Supplied data
※

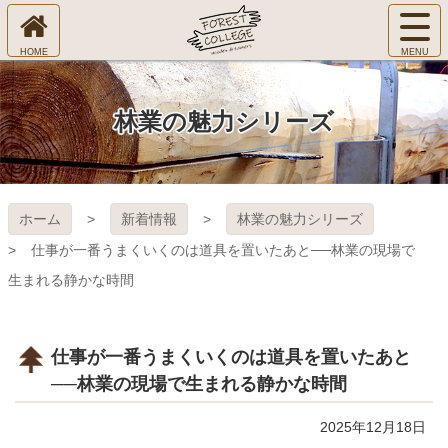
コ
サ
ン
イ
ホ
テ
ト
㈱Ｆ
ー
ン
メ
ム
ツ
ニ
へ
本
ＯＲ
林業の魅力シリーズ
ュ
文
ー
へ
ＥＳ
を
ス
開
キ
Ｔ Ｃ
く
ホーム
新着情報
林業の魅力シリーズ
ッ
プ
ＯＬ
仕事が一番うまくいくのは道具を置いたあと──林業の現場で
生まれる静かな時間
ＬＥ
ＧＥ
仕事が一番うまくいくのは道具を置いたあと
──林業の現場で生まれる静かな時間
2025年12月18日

※

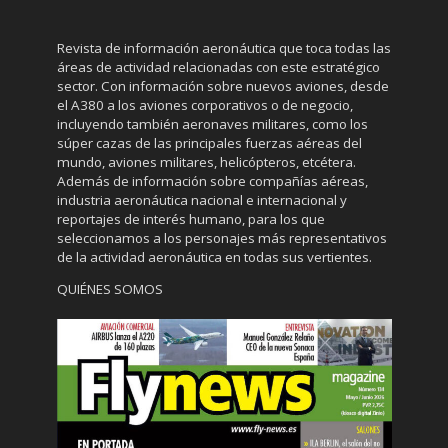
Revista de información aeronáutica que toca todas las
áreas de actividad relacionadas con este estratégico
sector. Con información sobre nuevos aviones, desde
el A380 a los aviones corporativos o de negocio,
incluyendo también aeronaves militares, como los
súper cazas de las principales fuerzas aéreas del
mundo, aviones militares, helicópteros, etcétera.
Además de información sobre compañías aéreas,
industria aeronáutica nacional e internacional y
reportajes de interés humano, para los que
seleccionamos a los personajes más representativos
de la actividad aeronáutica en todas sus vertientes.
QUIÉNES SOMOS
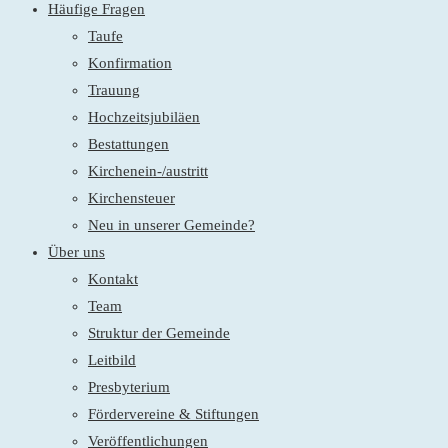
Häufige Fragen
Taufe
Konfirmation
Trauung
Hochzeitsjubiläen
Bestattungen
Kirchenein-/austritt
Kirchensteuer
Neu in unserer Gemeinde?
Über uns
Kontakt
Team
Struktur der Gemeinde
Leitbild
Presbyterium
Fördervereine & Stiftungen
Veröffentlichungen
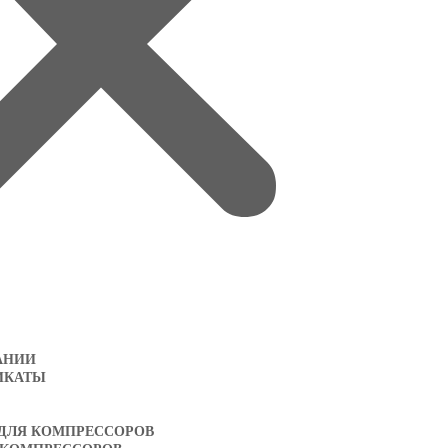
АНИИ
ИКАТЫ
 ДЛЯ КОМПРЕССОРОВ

※

Work task
Could you filter the material above and copy each line that holds the word "actividad"?

Solution to this task
áreas de actividad relacionadas con este estratégico
de la actividad aeronáutica en todas sus vertientes.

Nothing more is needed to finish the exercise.